我正在使用一个时间序列,在四个月的时间内连续测量环境空气中的臭氧浓度。每5分钟14秒进行一次测量。大约40000个数据点。
我开始在R中处理数据,但是由于缺乏技能而遇到了一些问题。
我的数据框是日期(以字符为单位)和臭氧浓度(以数值为单位)。
Date O3_ppb
2018-05-26 17:55:58 UTC 33.95161
2018-05-26 18:01:12 UTC 35.12605
2018-05-26 18:06:28 UTC 36.03172
2018-05-26 18:11:42 UTC 36.81590
2018-05-26 18:16:57 UTC 37.11235
2018-05-26 18:22:12 UTC 37.26945
我希望根据一个月的数据来说明24小时内臭氧浓度的每日变化。意思是我希望在24小时内每5分钟平均每月一次。
我的想法是,我需要以某种方式在24小时内每5分钟将数据分组。例如00:00:00、00:05:00、00:10:00… 但是由于测量中存在偏差,因此在一天的00:05:00进行的测量将在第二天的00:06:20进行,依此类推。而且由于传感器在重新启动时进入一次,因此每天的观察次数也会有所波动。

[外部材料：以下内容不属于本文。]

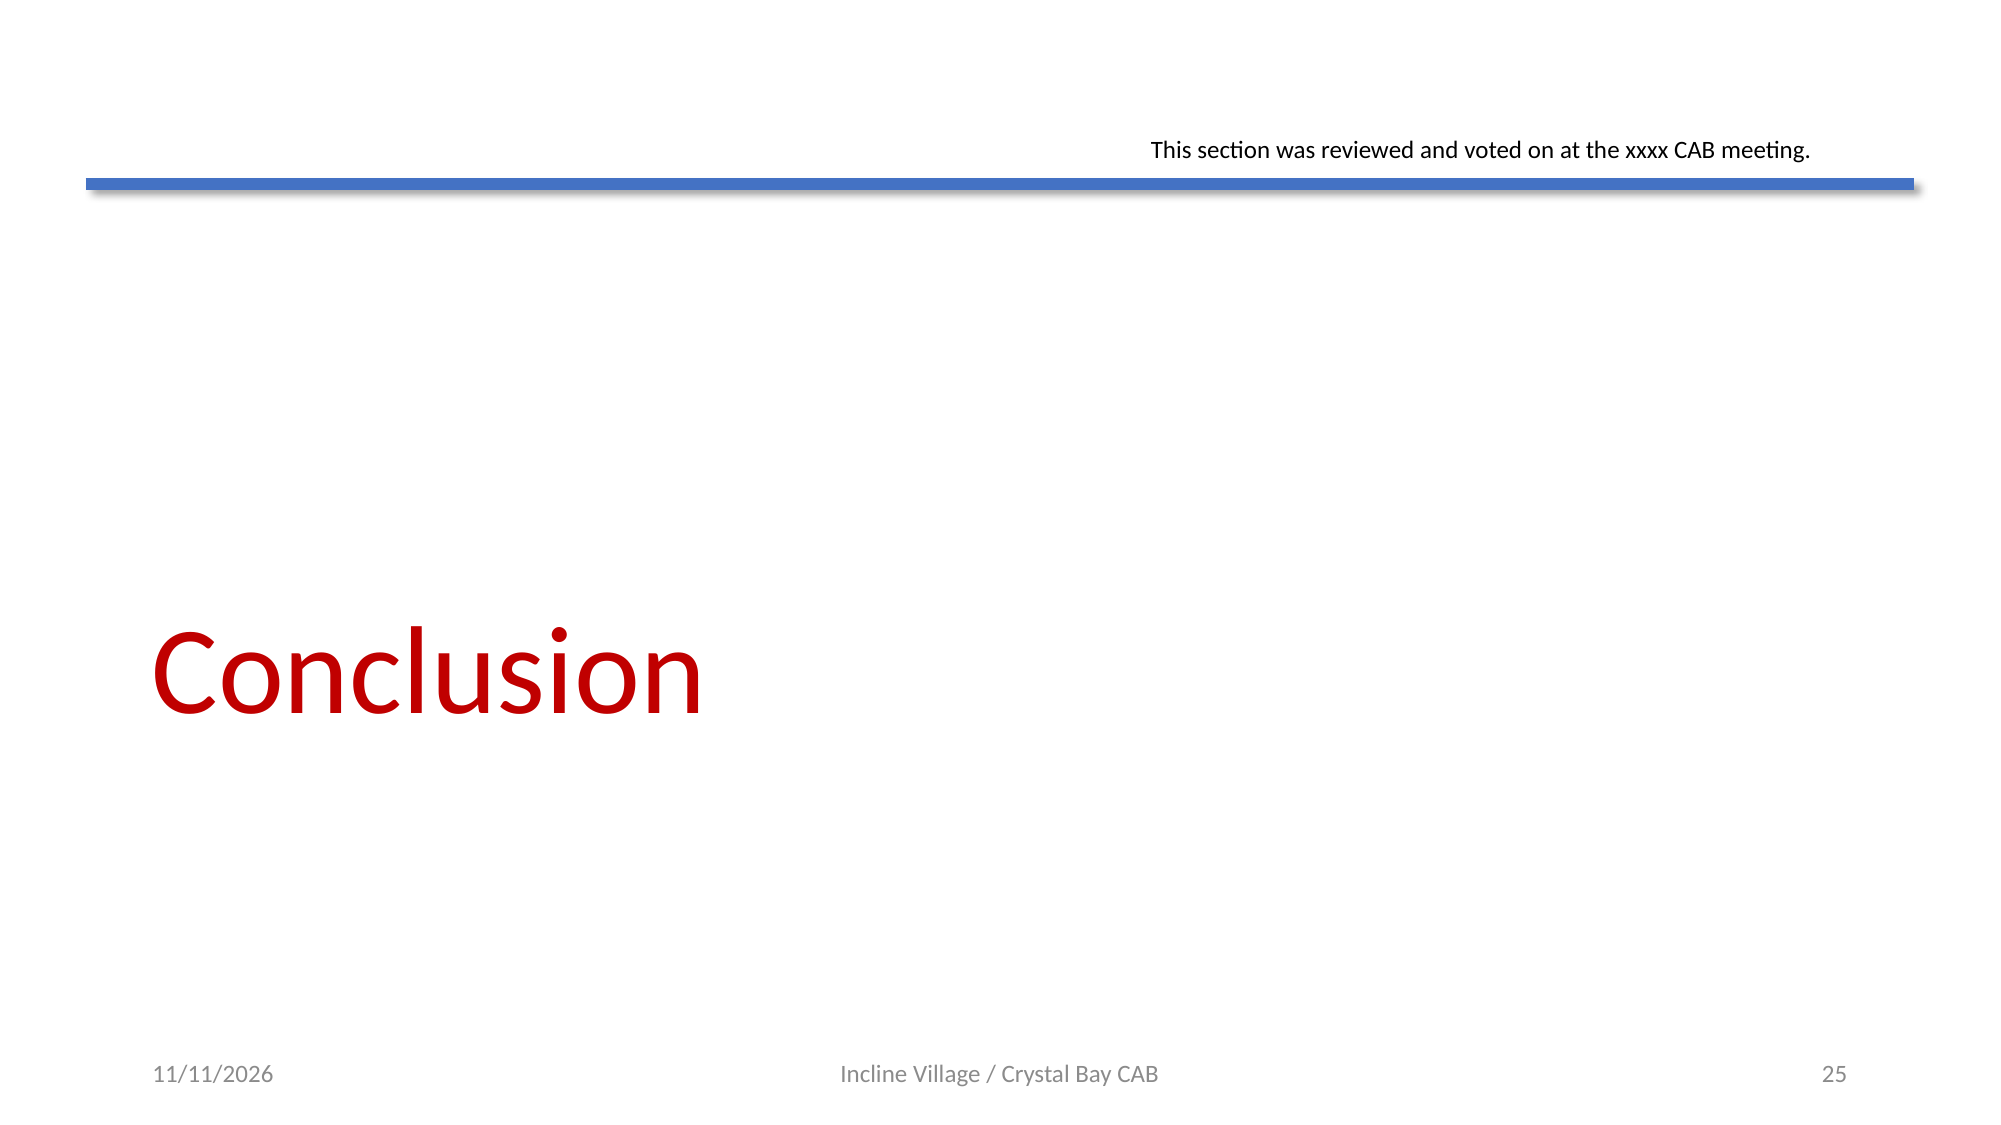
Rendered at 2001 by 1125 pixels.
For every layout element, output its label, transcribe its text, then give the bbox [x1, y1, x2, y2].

footer Incline Village / Crystal Bay CAB [662, 1042, 1338, 1103]
slide_number 25 [1412, 1042, 1863, 1103]
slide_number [137, 1042, 588, 1103]
title Conclusion [136, 280, 1862, 749]
text_box This section was reviewed and voted on at the xxxx CAB meeting. [1136, 126, 1828, 171]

我的问题: 是否有一个函数或循环能够将我的数据分为5分钟的间隔,并且还可以考虑漂移,因此例如在00:02:30-00:07:30之间进行的测量归类为00:05:00和00:07:30 – 00:12:30归为00:10:00分组?
很抱歉,如果这完全无法理解,但我是R和一般编程人员的新手。我真的希望有人可以帮助我,这样我就可以启动项目
答案 0 :(得分:0)
这是一种使用重叠联接(data.table
)的foverlaps()
方法
library( data.table )
dt <- fread(' Date O3_ppb
"2018-05-26 17:55:58" 33.95161
"2018-05-26 18:01:12" 35.12605
"2018-05-26 18:06:28" 36.03172
"2018-05-26 18:11:42" 36.81590
"2018-05-26 18:16:57" 37.11235
"2018-05-26 18:22:12" 37.26945', header = TRUE)
#set to posix
dt[, Date := as.POSIXct( Date, format = "%Y-%m-%d %H:%M:%S", tz = "UTC") ]
#create dummy variables to join on later
dt[, `:=`( Start = Date, Stop = Date ) ]
#create data.table with periods you wish to summarise on later
#notice the +/- 150 (=00:02:30) to set a 5 minute 'bandwidth' around the period.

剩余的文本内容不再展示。